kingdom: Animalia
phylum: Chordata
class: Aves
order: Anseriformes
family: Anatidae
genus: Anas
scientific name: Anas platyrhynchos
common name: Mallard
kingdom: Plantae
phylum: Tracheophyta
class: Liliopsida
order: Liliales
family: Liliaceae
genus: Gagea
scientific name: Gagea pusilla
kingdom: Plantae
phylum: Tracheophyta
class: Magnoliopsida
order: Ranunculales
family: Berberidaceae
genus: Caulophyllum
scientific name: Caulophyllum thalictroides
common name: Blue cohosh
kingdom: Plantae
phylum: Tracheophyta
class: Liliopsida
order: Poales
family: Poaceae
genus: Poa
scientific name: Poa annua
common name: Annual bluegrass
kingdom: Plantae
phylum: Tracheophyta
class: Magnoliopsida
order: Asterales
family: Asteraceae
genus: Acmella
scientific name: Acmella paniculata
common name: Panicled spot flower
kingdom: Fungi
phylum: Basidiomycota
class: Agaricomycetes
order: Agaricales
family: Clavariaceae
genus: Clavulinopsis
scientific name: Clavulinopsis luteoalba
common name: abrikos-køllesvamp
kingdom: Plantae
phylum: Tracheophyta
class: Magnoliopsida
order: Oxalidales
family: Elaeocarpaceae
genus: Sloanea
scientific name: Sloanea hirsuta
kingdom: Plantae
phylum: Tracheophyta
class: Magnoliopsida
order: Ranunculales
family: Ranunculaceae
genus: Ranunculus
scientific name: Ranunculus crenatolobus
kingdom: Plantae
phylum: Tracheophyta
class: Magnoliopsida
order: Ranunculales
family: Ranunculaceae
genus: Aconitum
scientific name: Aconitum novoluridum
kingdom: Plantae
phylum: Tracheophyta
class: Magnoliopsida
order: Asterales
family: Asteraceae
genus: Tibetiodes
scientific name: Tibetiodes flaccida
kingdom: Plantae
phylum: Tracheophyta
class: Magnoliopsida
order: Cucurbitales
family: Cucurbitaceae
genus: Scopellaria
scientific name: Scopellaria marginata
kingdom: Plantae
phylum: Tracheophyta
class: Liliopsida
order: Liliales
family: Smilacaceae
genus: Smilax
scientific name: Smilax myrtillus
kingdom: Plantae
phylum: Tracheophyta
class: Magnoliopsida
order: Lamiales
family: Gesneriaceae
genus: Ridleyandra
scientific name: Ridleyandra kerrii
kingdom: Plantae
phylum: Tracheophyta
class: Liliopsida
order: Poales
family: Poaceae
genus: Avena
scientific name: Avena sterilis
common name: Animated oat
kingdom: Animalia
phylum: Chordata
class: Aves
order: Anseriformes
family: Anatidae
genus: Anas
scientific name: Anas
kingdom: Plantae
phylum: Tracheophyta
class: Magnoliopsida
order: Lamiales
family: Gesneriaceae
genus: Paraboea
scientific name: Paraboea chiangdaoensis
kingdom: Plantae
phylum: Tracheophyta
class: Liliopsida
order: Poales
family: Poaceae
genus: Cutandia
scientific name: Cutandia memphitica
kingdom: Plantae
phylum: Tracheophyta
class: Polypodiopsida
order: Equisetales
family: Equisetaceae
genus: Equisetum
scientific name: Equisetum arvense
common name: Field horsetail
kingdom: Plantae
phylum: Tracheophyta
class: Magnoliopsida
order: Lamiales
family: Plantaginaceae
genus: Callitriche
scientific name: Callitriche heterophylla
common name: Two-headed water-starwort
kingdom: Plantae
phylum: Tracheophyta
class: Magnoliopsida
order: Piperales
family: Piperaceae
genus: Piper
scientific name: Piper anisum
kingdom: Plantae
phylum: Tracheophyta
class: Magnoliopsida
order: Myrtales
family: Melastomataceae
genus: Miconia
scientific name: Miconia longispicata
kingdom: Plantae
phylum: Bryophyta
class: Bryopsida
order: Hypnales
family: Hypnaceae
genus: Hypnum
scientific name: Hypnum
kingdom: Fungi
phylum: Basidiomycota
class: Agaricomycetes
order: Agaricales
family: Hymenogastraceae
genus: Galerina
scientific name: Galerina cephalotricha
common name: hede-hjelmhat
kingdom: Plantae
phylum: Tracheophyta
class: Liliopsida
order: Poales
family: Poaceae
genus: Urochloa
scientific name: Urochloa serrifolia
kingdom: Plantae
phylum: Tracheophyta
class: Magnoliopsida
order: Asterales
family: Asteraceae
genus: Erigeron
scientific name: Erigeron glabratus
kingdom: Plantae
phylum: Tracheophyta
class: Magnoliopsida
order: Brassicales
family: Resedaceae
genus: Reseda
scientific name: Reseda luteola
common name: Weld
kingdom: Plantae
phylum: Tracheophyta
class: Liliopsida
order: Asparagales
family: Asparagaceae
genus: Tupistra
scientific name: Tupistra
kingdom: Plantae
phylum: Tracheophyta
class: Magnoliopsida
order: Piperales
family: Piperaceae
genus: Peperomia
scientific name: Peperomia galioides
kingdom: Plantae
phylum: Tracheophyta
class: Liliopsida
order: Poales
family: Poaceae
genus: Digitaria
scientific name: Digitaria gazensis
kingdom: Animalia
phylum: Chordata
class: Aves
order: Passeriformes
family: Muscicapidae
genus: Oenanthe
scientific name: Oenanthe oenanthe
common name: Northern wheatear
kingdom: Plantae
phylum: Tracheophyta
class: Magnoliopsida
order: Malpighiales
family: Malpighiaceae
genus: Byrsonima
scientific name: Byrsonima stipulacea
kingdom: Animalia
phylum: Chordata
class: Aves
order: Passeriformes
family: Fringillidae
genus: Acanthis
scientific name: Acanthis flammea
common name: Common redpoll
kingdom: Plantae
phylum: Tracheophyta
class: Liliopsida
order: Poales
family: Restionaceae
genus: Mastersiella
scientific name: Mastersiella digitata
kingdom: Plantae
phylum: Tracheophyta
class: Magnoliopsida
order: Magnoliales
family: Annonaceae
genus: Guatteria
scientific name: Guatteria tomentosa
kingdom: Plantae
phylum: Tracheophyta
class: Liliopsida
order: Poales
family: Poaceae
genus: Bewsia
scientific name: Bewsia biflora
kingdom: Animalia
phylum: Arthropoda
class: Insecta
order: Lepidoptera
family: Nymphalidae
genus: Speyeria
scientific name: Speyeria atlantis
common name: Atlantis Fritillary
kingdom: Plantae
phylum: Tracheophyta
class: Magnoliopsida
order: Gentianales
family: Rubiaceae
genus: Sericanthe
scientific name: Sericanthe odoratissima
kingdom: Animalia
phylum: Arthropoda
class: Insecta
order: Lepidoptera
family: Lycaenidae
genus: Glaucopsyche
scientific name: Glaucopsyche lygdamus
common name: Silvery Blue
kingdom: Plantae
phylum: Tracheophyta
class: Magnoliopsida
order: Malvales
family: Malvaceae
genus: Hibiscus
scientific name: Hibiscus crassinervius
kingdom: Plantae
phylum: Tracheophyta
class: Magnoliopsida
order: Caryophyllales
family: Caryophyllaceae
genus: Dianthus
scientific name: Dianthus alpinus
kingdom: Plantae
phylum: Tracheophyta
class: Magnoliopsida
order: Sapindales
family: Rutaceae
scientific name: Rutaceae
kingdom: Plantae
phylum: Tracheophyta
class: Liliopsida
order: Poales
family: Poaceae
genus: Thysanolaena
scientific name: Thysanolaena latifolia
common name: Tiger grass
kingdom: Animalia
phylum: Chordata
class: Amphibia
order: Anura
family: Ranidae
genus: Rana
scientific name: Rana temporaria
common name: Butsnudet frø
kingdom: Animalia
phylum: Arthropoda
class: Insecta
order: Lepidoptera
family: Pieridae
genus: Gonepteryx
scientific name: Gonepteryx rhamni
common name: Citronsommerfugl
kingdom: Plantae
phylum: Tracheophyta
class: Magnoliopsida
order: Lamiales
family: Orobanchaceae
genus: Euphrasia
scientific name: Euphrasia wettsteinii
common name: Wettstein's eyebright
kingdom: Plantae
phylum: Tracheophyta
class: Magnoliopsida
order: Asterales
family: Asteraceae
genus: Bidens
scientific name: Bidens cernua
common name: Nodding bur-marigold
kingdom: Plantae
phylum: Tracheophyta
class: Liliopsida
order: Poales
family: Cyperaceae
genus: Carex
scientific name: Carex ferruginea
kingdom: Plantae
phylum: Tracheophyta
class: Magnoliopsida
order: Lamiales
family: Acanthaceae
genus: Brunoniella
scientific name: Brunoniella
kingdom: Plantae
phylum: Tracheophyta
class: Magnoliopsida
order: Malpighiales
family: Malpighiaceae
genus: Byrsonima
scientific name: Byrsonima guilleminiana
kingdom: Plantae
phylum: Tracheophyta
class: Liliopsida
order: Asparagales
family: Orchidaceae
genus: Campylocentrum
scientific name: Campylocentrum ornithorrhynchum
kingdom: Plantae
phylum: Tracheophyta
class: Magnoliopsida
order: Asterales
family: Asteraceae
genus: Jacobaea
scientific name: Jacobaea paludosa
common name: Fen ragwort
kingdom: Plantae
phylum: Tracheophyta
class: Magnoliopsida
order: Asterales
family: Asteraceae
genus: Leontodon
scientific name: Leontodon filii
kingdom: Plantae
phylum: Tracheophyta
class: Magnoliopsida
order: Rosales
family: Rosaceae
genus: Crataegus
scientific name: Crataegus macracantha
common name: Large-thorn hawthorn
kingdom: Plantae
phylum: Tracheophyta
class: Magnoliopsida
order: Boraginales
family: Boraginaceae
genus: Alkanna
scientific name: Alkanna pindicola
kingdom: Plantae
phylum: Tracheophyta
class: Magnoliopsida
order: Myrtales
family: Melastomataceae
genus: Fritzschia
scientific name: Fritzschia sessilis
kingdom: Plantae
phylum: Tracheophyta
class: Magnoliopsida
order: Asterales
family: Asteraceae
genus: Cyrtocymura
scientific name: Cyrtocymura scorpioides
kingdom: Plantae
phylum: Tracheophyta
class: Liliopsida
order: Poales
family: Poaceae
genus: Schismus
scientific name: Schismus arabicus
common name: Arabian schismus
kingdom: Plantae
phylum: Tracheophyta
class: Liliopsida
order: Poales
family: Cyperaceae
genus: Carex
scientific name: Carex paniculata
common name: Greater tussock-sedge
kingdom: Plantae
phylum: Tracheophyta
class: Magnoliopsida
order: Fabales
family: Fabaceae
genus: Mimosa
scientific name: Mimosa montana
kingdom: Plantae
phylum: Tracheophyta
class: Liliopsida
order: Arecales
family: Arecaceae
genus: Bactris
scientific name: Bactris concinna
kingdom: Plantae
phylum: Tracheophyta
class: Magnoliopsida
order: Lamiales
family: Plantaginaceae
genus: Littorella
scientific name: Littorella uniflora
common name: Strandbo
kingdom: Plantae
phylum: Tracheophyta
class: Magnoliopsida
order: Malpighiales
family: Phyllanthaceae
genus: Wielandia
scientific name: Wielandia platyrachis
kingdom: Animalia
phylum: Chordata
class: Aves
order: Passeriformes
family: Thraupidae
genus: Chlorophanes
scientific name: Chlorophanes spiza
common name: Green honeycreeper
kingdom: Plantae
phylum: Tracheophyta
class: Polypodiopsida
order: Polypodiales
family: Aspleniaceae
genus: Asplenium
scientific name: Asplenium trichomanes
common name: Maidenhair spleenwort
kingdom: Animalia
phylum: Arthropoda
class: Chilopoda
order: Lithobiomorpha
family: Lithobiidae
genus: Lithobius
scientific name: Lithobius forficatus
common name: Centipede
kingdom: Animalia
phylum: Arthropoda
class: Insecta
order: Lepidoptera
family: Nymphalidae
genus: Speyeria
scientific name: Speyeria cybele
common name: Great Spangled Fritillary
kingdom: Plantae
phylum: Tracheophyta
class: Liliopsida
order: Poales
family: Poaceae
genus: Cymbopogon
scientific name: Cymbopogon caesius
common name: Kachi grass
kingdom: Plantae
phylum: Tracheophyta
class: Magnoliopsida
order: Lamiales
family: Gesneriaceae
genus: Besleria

WHAT IS BEING ASKED — Turn the material from its first line through the line containing "scientific name: Clavulinopsis luteoalba" into a numbered list, leaving out any blank lines.

COMPLETE OUTPUT —
1. kingdom: Animalia
2. phylum: Chordata
3. class: Aves
4. order: Anseriformes
5. family: Anatidae
6. genus: Anas
7. scientific name: Anas platyrhynchos
8. common name: Mallard
9. kingdom: Plantae
10. phylum: Tracheophyta
11. class: Liliopsida
12. order: Liliales
13. family: Liliaceae
14. genus: Gagea
15. scientific name: Gagea pusilla
16. kingdom: Plantae
17. phylum: Tracheophyta
18. class: Magnoliopsida
19. order: Ranunculales
20. family: Berberidaceae
21. genus: Caulophyllum
22. scientific name: Caulophyllum thalictroides
23. common name: Blue cohosh
24. kingdom: Plantae
25. phylum: Tracheophyta
26. class: Liliopsida
27. order: Poales
28. family: Poaceae
29. genus: Poa
30. scientific name: Poa annua
31. common name: Annual bluegrass
32. kingdom: Plantae
33. phylum: Tracheophyta
34. class: Magnoliopsida
35. order: Asterales
36. family: Asteraceae
37. genus: Acmella
38. scientific name: Acmella paniculata
39. common name: Panicled spot flower
40. kingdom: Fungi
41. phylum: Basidiomycota
42. class: Agaricomycetes
43. order: Agaricales
44. family: Clavariaceae
45. genus: Clavulinopsis
46. scientific name: Clavulinopsis luteoalba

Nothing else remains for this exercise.